ACTION ITEM: Each record that follows is to be reproduced character for character, pictures excepted.

RECORDS FOR THE TASK:

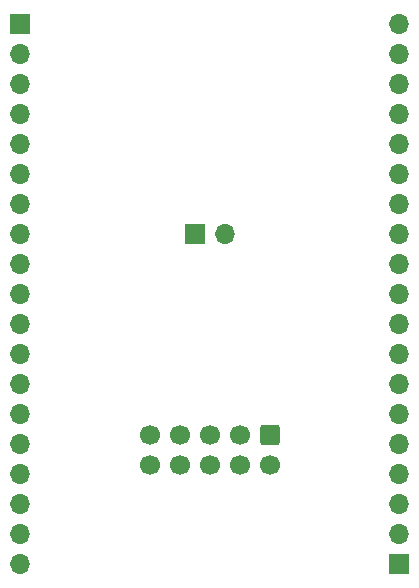
<source format=gts>
G04 #@! TF.GenerationSoftware,KiCad,Pcbnew,(6.0.9)*
G04 #@! TF.CreationDate,2022-12-09T18:34:30+01:00*
G04 #@! TF.ProjectId,FT2232HL development board to iceprog,46543232-3332-4484-9c20-646576656c6f,1*
G04 #@! TF.SameCoordinates,Original*
G04 #@! TF.FileFunction,Soldermask,Top*
G04 #@! TF.FilePolarity,Negative*
%FSLAX46Y46*%
G04 Gerber Fmt 4.6, Leading zero omitted, Abs format (unit mm)*
G04 Created by KiCad (PCBNEW (6.0.9)) date 2022-12-09 18:34:30*
%MOMM*%
%LPD*%
G01*
G04 APERTURE LIST*
G04 Aperture macros list*
%AMRoundRect*
0 Rectangle with rounded corners*
0 $1 Rounding radius*
0 $2 $3 $4 $5 $6 $7 $8 $9 X,Y pos of 4 corners*
0 Add a 4 corners polygon primitive as box body*
4,1,4,$2,$3,$4,$5,$6,$7,$8,$9,$2,$3,0*
0 Add four circle primitives for the rounded corners*
1,1,$1+$1,$2,$3*
1,1,$1+$1,$4,$5*
1,1,$1+$1,$6,$7*
1,1,$1+$1,$8,$9*
0 Add four rect primitives between the rounded corners*
20,1,$1+$1,$2,$3,$4,$5,0*
20,1,$1+$1,$4,$5,$6,$7,0*
20,1,$1+$1,$6,$7,$8,$9,0*
20,1,$1+$1,$8,$9,$2,$3,0*%
G04 Aperture macros list end*
%ADD10RoundRect,0.250000X-0.600000X0.600000X-0.600000X-0.600000X0.600000X-0.600000X0.600000X0.600000X0*%
%ADD11C,1.700000*%
%ADD12R,1.700000X1.700000*%
%ADD13O,1.700000X1.700000*%
G04 APERTURE END LIST*
D10*
X5080000Y-119888000D03*
D11*
X5080000Y-122428000D03*
X2540000Y-119888000D03*
X2540000Y-122428000D03*
X0Y-119888000D03*
X0Y-122428000D03*
X-2540000Y-119888000D03*
X-2540000Y-122428000D03*
X-5080000Y-119888000D03*
X-5080000Y-122428000D03*
D12*
X-1270000Y-102870000D03*
D13*
X1270000Y-102870000D03*
D12*
X-16060000Y-85090000D03*
D13*
X-16060000Y-87630000D03*
X-16060000Y-90170000D03*
X-16060000Y-92710000D03*
X-16060000Y-95250000D03*
X-16060000Y-97790000D03*
X-16060000Y-100330000D03*
X-16060000Y-102870000D03*
X-16060000Y-105410000D03*
X-16060000Y-107950000D03*
X-16060000Y-110490000D03*
X-16060000Y-113030000D03*
X-16060000Y-115570000D03*
X-16060000Y-118110000D03*
X-16060000Y-120650000D03*
X-16060000Y-123190000D03*
X-16060000Y-125730000D03*
X-16060000Y-128270000D03*
X-16060000Y-130810000D03*
D12*
X16060000Y-130810000D03*
D13*
X16060000Y-128270000D03*
X16060000Y-125730000D03*
X16060000Y-123190000D03*
X16060000Y-120650000D03*
X16060000Y-118110000D03*
X16060000Y-115570000D03*
X16060000Y-113030000D03*
X16060000Y-110490000D03*
X16060000Y-107950000D03*
X16060000Y-105410000D03*
X16060000Y-102870000D03*
X16060000Y-100330000D03*
X16060000Y-97790000D03*
X16060000Y-95250000D03*
X16060000Y-92710000D03*
X16060000Y-90170000D03*
X16060000Y-87630000D03*
X16060000Y-85090000D03*
M02*

</source>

RESPONSE:
<source format=gts>
G04 #@! TF.GenerationSoftware,KiCad,Pcbnew,(6.0.9)*
G04 #@! TF.CreationDate,2022-12-09T18:34:30+01:00*
G04 #@! TF.ProjectId,FT2232HL development board to iceprog,46543232-3332-4484-9c20-646576656c6f,1*
G04 #@! TF.SameCoordinates,Original*
G04 #@! TF.FileFunction,Soldermask,Top*
G04 #@! TF.FilePolarity,Negative*
%FSLAX46Y46*%
G04 Gerber Fmt 4.6, Leading zero omitted, Abs format (unit mm)*
G04 Created by KiCad (PCBNEW (6.0.9)) date 2022-12-09 18:34:30*
%MOMM*%
%LPD*%
G01*
G04 APERTURE LIST*
G04 Aperture macros list*
%AMRoundRect*
0 Rectangle with rounded corners*
0 $1 Rounding radius*
0 $2 $3 $4 $5 $6 $7 $8 $9 X,Y pos of 4 corners*
0 Add a 4 corners polygon primitive as box body*
4,1,4,$2,$3,$4,$5,$6,$7,$8,$9,$2,$3,0*
0 Add four circle primitives for the rounded corners*
1,1,$1+$1,$2,$3*
1,1,$1+$1,$4,$5*
1,1,$1+$1,$6,$7*
1,1,$1+$1,$8,$9*
0 Add four rect primitives between the rounded corners*
20,1,$1+$1,$2,$3,$4,$5,0*
20,1,$1+$1,$4,$5,$6,$7,0*
20,1,$1+$1,$6,$7,$8,$9,0*
20,1,$1+$1,$8,$9,$2,$3,0*%
G04 Aperture macros list end*
%ADD10RoundRect,0.250000X-0.600000X0.600000X-0.600000X-0.600000X0.600000X-0.600000X0.600000X0.600000X0*%
%ADD11C,1.700000*%
%ADD12R,1.700000X1.700000*%
%ADD13O,1.700000X1.700000*%
G04 APERTURE END LIST*
D10*
X5080000Y-119888000D03*
D11*
X5080000Y-122428000D03*
X2540000Y-119888000D03*
X2540000Y-122428000D03*
X0Y-119888000D03*
X0Y-122428000D03*
X-2540000Y-119888000D03*
X-2540000Y-122428000D03*
X-5080000Y-119888000D03*
X-5080000Y-122428000D03*
D12*
X-1270000Y-102870000D03*
D13*
X1270000Y-102870000D03*
D12*
X-16060000Y-85090000D03*
D13*
X-16060000Y-87630000D03*
X-16060000Y-90170000D03*
X-16060000Y-92710000D03*
X-16060000Y-95250000D03*
X-16060000Y-97790000D03*
X-16060000Y-100330000D03*
X-16060000Y-102870000D03*
X-16060000Y-105410000D03*
X-16060000Y-107950000D03*
X-16060000Y-110490000D03*
X-16060000Y-113030000D03*
X-16060000Y-115570000D03*
X-16060000Y-118110000D03*
X-16060000Y-120650000D03*
X-16060000Y-123190000D03*
X-16060000Y-125730000D03*
X-16060000Y-128270000D03*
X-16060000Y-130810000D03*
D12*
X16060000Y-130810000D03*
D13*
X16060000Y-128270000D03*
X16060000Y-125730000D03*
X16060000Y-123190000D03*
X16060000Y-120650000D03*
X16060000Y-118110000D03*
X16060000Y-115570000D03*
X16060000Y-113030000D03*
X16060000Y-110490000D03*
X16060000Y-107950000D03*
X16060000Y-105410000D03*
X16060000Y-102870000D03*
X16060000Y-100330000D03*
X16060000Y-97790000D03*
X16060000Y-95250000D03*
X16060000Y-92710000D03*
X16060000Y-90170000D03*
X16060000Y-87630000D03*
X16060000Y-85090000D03*
M02*

</source>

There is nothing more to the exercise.